Aim of the exercise: Starting at the line below holding "13: (153, 294, 3.24)" and stopping at the line holding "29: (503, 287, 1.07)", print every line exactly, both ends included, and leave the rest out.

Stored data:
=-=-=
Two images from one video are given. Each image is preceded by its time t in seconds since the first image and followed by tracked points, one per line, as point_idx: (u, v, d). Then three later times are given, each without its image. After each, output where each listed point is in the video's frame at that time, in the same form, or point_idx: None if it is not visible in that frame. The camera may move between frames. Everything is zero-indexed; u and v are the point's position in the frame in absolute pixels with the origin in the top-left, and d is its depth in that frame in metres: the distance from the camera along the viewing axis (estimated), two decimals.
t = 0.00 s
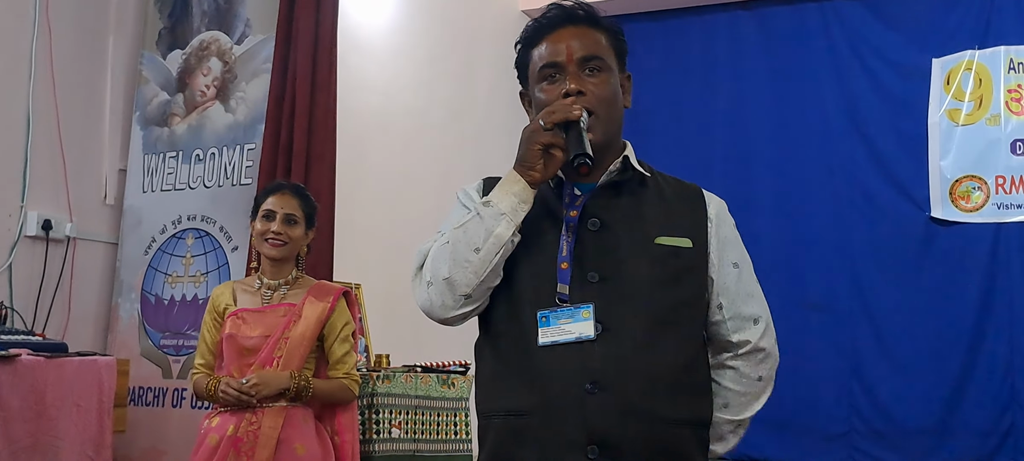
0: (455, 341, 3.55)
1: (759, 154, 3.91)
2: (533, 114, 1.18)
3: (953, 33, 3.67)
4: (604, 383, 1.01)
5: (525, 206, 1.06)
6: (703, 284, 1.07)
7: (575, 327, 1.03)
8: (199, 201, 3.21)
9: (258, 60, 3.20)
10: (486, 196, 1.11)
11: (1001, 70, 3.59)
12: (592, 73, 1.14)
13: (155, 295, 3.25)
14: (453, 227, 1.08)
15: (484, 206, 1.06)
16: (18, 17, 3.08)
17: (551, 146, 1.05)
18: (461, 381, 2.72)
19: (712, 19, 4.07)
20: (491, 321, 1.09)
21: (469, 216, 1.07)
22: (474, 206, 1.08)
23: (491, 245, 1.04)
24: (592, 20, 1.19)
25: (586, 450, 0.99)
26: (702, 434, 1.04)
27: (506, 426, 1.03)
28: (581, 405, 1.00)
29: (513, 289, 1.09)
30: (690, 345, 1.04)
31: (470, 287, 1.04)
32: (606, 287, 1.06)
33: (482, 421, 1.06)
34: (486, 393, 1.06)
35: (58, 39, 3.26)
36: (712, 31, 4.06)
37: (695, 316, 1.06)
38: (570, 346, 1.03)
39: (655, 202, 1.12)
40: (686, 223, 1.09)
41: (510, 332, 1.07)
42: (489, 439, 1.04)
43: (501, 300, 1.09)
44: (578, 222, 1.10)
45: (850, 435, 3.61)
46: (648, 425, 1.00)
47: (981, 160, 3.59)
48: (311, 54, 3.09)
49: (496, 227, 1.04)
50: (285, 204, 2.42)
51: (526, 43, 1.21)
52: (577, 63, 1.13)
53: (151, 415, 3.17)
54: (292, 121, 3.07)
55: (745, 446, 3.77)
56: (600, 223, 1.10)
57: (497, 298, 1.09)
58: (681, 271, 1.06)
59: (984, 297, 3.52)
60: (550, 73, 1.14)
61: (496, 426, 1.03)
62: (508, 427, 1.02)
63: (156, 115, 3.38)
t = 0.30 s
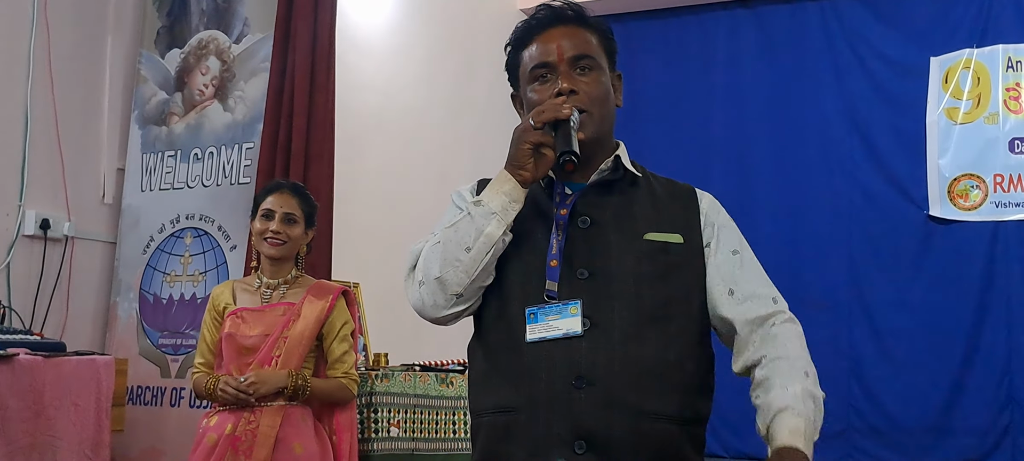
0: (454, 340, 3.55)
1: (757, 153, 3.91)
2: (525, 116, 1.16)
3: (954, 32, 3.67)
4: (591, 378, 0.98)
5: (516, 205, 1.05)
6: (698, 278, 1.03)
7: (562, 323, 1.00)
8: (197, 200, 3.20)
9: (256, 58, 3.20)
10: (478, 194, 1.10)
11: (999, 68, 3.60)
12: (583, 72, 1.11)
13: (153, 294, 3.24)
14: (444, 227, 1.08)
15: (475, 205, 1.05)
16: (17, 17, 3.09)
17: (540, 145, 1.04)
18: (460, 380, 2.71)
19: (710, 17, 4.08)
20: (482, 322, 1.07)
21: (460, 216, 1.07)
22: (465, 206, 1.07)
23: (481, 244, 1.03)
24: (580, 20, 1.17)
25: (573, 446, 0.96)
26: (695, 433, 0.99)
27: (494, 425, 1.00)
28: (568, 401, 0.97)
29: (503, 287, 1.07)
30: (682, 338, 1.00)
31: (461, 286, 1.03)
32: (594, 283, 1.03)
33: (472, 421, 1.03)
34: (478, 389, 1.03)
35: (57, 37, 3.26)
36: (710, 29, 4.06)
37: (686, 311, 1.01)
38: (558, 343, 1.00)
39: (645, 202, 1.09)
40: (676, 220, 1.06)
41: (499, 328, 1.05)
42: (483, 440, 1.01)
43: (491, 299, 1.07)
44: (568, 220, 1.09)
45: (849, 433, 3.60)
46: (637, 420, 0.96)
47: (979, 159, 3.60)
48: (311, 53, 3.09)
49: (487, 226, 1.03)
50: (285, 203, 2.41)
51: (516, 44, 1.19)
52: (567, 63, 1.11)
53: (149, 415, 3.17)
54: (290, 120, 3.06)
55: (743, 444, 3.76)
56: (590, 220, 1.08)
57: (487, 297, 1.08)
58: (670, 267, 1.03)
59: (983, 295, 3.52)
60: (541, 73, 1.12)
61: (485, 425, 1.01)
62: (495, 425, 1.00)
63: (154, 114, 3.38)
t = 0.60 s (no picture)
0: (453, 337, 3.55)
1: (757, 151, 3.91)
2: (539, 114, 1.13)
3: (953, 30, 3.67)
4: (585, 369, 0.97)
5: (520, 201, 1.03)
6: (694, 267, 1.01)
7: (558, 317, 1.00)
8: (196, 197, 3.20)
9: (255, 56, 3.20)
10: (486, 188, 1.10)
11: (998, 66, 3.59)
12: (597, 72, 1.08)
13: (153, 291, 3.25)
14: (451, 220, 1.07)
15: (480, 200, 1.04)
16: (16, 14, 3.08)
17: (545, 141, 1.00)
18: (459, 378, 2.72)
19: (709, 16, 4.08)
20: (484, 313, 1.08)
21: (465, 209, 1.06)
22: (471, 199, 1.06)
23: (483, 239, 1.02)
24: (595, 17, 1.12)
25: (565, 439, 0.95)
26: (696, 419, 0.98)
27: (492, 417, 1.00)
28: (561, 392, 0.97)
29: (505, 279, 1.07)
30: (677, 329, 0.99)
31: (463, 280, 1.03)
32: (591, 277, 1.02)
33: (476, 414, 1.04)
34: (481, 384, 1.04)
35: (56, 35, 3.26)
36: (709, 27, 4.06)
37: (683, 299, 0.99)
38: (552, 336, 1.00)
39: (644, 192, 1.08)
40: (674, 209, 1.05)
41: (498, 319, 1.05)
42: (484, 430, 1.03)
43: (494, 290, 1.07)
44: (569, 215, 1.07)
45: (848, 432, 3.62)
46: (631, 407, 0.95)
47: (978, 157, 3.60)
48: (311, 50, 3.09)
49: (489, 221, 1.02)
50: (286, 202, 2.41)
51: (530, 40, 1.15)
52: (581, 63, 1.08)
53: (148, 412, 3.17)
54: (289, 117, 3.06)
55: (743, 443, 3.77)
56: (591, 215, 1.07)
57: (491, 289, 1.08)
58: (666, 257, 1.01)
59: (982, 293, 3.52)
60: (554, 73, 1.09)
61: (485, 417, 1.01)
62: (494, 418, 1.00)
63: (153, 112, 3.37)
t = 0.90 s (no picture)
0: (452, 335, 3.56)
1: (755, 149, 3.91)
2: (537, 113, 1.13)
3: (951, 29, 3.67)
4: (573, 373, 0.96)
5: (511, 204, 1.03)
6: (688, 265, 0.97)
7: (547, 320, 0.99)
8: (195, 195, 3.20)
9: (255, 55, 3.20)
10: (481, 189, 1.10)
=-=-=
Solution for this task:
13: (153, 294, 3.24)
14: (444, 227, 1.08)
15: (475, 205, 1.05)
16: (17, 17, 3.09)
17: (540, 145, 1.04)
18: (460, 380, 2.71)
19: (710, 17, 4.08)
20: (482, 322, 1.07)
21: (460, 216, 1.07)
22: (465, 206, 1.07)
23: (481, 244, 1.03)
24: (580, 20, 1.17)
25: (573, 446, 0.96)
26: (695, 433, 0.99)
27: (494, 425, 1.00)
28: (568, 401, 0.97)
29: (503, 287, 1.07)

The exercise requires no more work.